Roughly 400 employees were recruited to work for CNN’s new streaming service, a startup that cost $300 million to get off the ground before being shut down by new owners within a month of its launch. .
After AT&T spun off WarnerMedia in a $43 billion merger with Discovery to form Warner Bros. was looking for
According to the report, CEO David Zaslav decided to kill CNN+ after learning the $5.99-a-month service signed up about 150,000 customers in its first few weeks and could be viewed by between 5,000 and 10,000 people at any given time. Had been.
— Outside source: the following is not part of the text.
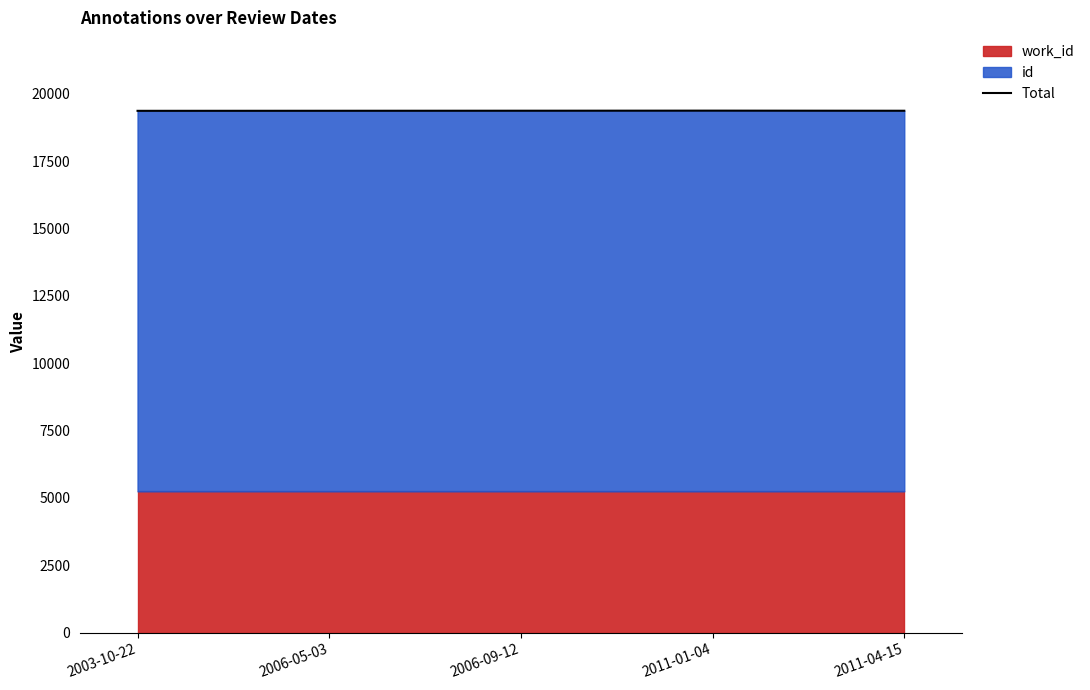

What is the sum of all values?

96826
The numbers were a bad sign, even though CNN employees argued that CNN+ was on track to hit its internal goals of 2 million US subscribers in the first year, and the plug was pulled too soon.
Discovery and WarnerMedia completed their merger on Friday, April 8, and on April 14, Zaslav and top executives decided to liquidate CNN+, the Journal reported. Two days later, CNN’s new head Chris Licht addressed nearly 400 employees at the network’s New York City offices to break the news of the streaming service’s shutdown.


“It’s a typical sh-tie situation,” Licht said at the time.
The new exec was brought in to replace Jeff Zucker, who wanted to launch CNN+ in late March. Zucker never had the opportunity to get his final product off the ground as he resigned in early February after his years-long relationship with chief marketing officer Allison Golst went public.


CNN+’s last day of operation was April 28 and according to sources, the CNN+ logo was removed from sight.
Employees said a giant CNN+ sculpture was pulled out of the building and replaced with one for HBO Max, the company’s main streaming service.